**WHAT TO DO:**
Look through the entries for the string "wmem" and copy every line where it shows up.

-- ENTRIES SUPPLIED follows --

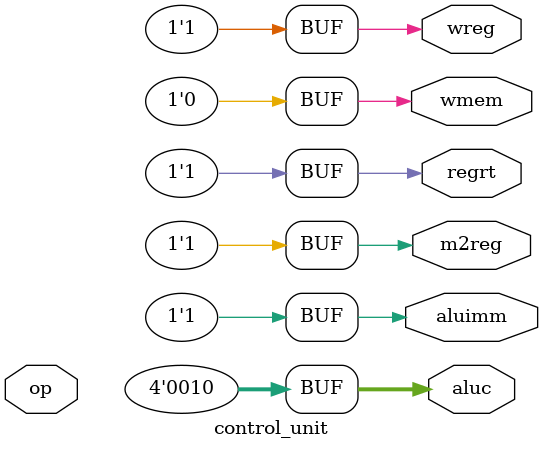
<source format=v>
module control_unit(op, wreg, m2reg, wmem, aluc, aluimm, regrt);
    input [5:0] op;
    output reg wreg;
    output reg m2reg;
    output reg wmem;
    output reg [3:0] aluc;
    output reg aluimm;
    output reg regrt;
    
    always @(op) begin 
        wreg <= 1;
        m2reg <= 1;
        wmem <= 0;
        aluc <= 4'b0010;
        aluimm <= 1;
        regrt <= 1;
    end 
    
endmodule

</source>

-- ENTRIES SUPPLIED concluded --

**FINISHED TASK:**
module control_unit(op, wreg, m2reg, wmem, aluc, aluimm, regrt);
    output reg wmem;
        wmem <= 0;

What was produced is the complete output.